Knocking-down of CCL18 expression inhibits uveal melanoma cells proliferation, migration and invasion.
To verify our computational findings, we tested the mRNA expression level of CCL18, CXCL8, GTPBP1, JAG2, PRELID1 and PTGER4 in uveal melanoma cell lines: M17, M23 and SP6.5 and normal uveal epithelial cell: Um95. We found that compared with Um95, the expression patterns of these six genes in uveal melanoma cell lines: are consistent with our computational findings (Fig 10A). In addition, we found that CCL18 has the highest expression in the M17 cell line, so we selected the CCL18 gene to perform related functional verification in M17 cells. As shown in Figure 10B&C: siRNA-2 successfully knocked down the expression of CCL18 in M17 cells.

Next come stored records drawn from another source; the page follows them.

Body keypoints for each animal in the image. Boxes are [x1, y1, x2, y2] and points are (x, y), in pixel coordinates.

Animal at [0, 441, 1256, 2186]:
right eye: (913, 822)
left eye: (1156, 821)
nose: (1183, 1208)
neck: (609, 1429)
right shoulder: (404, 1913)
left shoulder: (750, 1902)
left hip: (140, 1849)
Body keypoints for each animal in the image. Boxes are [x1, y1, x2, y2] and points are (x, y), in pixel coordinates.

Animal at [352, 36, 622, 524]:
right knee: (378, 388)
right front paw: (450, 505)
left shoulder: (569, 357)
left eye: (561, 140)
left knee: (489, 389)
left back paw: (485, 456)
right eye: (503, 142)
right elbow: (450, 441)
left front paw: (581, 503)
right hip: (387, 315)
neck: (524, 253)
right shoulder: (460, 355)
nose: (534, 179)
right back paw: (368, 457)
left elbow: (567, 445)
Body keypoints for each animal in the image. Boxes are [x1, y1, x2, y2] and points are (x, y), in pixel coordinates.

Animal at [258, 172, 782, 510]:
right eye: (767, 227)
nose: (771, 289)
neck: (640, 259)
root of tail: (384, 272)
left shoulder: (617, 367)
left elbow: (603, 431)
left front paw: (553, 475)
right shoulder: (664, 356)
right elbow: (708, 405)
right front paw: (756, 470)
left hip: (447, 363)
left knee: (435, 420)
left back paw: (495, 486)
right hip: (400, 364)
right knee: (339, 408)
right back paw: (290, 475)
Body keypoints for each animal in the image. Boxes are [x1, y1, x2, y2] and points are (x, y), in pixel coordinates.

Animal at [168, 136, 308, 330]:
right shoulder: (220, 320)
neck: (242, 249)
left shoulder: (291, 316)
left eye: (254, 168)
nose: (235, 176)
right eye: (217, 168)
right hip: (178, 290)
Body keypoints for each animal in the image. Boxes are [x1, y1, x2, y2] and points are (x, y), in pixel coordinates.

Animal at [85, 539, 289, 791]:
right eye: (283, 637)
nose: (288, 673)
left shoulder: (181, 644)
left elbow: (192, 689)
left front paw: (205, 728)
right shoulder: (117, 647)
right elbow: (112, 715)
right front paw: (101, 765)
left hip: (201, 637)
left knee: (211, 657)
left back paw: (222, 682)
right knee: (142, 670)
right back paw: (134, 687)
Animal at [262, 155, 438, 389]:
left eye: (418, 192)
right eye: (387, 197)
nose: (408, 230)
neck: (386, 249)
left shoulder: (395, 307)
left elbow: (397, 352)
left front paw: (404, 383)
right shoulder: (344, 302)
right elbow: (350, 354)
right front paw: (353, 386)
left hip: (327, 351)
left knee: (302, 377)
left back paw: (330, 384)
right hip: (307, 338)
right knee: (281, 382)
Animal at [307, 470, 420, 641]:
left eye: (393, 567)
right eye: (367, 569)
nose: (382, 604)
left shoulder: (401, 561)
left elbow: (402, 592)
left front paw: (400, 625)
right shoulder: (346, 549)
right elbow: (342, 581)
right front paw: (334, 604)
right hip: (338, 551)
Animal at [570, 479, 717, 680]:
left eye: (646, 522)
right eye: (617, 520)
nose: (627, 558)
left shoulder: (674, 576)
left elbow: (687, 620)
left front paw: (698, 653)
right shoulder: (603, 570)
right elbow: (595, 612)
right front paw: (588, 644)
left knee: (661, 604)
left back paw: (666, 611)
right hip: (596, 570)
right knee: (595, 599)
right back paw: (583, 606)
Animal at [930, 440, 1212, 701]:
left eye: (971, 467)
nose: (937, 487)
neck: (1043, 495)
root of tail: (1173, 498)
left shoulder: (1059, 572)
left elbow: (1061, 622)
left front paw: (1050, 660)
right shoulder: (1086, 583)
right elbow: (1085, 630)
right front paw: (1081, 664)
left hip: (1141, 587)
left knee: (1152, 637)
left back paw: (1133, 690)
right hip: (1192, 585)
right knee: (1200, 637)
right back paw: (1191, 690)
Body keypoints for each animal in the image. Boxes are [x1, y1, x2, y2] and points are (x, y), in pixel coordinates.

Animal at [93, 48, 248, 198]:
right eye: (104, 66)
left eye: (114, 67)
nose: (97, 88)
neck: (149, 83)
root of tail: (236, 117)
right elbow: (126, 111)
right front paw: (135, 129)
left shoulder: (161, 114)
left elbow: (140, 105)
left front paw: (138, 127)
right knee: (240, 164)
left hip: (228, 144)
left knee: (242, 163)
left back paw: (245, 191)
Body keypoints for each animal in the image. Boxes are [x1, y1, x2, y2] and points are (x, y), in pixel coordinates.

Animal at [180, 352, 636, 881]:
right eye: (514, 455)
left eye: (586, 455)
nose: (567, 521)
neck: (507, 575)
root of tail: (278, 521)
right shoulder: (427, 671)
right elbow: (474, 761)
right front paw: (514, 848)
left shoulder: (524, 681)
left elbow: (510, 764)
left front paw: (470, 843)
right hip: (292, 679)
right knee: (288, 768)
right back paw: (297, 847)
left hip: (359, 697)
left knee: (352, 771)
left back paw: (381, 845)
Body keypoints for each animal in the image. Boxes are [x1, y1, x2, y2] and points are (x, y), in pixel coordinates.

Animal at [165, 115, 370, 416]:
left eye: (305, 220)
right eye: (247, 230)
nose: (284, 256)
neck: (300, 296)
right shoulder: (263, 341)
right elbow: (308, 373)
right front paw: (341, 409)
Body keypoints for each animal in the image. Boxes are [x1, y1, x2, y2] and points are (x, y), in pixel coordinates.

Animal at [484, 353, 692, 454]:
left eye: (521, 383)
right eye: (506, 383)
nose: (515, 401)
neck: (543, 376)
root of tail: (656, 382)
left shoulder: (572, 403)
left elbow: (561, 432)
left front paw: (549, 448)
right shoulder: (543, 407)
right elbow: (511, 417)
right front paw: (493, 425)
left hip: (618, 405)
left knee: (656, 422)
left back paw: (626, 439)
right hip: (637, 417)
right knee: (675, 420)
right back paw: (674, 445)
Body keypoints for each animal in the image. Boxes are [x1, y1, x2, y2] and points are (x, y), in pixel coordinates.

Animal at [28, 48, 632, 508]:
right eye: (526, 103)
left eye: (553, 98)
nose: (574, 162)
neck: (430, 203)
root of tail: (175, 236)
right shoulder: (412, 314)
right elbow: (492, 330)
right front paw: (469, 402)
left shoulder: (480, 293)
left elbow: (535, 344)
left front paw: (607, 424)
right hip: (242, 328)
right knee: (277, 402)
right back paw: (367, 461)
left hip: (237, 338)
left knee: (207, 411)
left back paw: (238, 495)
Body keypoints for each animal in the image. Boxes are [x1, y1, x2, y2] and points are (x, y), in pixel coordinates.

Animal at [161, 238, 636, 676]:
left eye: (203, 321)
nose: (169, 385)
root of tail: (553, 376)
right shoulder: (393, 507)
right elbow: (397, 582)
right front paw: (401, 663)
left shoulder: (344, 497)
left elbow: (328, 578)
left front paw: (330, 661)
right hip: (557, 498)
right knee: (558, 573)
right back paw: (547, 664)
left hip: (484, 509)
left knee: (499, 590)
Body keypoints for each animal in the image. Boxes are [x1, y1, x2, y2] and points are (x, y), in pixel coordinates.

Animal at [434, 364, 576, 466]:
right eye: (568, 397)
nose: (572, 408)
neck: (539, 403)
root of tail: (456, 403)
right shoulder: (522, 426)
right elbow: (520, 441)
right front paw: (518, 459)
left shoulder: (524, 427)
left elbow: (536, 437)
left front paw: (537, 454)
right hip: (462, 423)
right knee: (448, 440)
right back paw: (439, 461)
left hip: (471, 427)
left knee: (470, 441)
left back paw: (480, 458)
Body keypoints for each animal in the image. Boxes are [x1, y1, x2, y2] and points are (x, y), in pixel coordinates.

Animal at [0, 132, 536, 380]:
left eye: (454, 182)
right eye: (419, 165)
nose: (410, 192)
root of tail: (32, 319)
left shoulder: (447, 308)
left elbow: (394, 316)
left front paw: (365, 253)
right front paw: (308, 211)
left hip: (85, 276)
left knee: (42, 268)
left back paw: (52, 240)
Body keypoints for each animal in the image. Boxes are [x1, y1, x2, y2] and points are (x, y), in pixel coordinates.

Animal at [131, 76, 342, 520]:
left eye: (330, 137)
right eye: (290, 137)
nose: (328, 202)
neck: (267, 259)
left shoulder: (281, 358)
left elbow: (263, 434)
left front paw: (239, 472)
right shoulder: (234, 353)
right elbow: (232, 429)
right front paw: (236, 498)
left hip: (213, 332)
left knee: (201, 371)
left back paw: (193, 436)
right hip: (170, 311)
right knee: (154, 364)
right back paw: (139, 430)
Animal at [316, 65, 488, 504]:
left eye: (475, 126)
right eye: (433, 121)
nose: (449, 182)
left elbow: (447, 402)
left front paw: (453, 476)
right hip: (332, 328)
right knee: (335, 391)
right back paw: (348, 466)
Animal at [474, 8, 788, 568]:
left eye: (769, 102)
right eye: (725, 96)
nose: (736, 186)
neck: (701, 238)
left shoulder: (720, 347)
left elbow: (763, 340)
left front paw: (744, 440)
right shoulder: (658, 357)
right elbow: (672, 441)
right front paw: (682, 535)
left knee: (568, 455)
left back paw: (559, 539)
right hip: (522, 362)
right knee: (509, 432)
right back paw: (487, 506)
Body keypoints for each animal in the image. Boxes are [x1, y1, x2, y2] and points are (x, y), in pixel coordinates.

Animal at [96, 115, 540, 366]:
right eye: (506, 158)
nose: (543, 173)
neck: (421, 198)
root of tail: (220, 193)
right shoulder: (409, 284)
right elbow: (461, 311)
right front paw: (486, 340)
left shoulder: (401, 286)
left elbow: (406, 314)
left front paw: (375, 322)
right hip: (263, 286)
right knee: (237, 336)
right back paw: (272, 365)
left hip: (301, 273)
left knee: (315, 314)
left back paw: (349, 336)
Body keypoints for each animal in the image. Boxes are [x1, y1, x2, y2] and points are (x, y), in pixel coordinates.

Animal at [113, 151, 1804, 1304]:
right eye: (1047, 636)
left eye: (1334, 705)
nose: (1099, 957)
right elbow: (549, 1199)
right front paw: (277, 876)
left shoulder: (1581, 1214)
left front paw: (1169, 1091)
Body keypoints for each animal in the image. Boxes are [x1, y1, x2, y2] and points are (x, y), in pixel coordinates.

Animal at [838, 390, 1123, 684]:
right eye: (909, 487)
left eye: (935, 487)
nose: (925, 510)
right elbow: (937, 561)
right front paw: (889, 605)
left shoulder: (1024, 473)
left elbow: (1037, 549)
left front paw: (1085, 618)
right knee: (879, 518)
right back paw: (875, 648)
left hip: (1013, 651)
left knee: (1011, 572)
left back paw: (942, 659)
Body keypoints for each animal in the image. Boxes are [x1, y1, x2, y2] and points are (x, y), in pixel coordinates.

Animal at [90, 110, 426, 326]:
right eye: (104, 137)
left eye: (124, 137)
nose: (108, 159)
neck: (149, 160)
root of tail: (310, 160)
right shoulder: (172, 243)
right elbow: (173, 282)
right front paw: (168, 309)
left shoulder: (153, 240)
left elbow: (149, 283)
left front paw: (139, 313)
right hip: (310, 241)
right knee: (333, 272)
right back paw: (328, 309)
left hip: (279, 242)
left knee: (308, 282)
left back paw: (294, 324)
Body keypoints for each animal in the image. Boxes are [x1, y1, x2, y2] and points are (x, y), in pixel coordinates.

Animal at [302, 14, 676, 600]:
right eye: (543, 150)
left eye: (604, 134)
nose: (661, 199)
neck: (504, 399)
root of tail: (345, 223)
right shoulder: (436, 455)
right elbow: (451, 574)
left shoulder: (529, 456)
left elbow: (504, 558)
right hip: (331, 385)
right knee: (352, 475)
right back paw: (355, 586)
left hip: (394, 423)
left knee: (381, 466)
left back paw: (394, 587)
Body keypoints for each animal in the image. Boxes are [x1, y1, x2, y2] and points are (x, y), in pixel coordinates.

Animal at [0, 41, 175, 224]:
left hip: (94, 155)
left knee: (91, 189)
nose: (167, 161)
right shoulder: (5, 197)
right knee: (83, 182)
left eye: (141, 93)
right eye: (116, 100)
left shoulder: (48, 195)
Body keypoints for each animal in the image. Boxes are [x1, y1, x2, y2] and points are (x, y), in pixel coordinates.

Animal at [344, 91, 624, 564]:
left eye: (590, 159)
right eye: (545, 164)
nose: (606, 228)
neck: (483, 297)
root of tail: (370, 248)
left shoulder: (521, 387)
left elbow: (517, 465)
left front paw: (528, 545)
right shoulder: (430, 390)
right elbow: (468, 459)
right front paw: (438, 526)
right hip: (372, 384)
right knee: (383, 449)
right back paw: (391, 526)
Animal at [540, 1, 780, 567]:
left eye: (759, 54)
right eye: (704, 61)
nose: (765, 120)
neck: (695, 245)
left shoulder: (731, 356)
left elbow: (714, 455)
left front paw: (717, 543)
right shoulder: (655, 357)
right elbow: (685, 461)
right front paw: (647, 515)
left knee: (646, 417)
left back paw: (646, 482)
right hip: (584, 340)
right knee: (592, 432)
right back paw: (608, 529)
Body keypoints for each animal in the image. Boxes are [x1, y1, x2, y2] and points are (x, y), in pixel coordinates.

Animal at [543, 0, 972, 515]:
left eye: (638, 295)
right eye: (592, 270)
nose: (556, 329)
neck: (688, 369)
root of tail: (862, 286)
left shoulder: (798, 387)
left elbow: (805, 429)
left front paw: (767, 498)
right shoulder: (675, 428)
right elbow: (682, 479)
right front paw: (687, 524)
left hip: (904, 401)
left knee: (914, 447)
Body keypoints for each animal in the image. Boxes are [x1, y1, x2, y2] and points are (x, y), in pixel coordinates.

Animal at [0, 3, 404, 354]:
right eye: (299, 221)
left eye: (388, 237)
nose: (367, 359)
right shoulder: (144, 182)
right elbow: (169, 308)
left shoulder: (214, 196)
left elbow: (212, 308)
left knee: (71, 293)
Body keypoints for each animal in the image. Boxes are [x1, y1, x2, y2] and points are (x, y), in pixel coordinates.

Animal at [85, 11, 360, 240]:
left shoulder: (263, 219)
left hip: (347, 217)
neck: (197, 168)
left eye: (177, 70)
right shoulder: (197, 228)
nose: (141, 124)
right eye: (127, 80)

The results of cell proliferation experiments show that low CCL18 expression can significantly inhibit the proliferation ability of M17 cells (Fig 10D). Inhibition of CCL18 expression will significantly inhibit the migration and invasion of M17 cells（Fig 11 A&B）。Furthermore, knocking down the expression of CCL18 significantly induced M17 cell apoptosis (Fig 11 C). In summary: Our results demonstrated that our computational findings were consistent with the trend of in vitro cell experiments.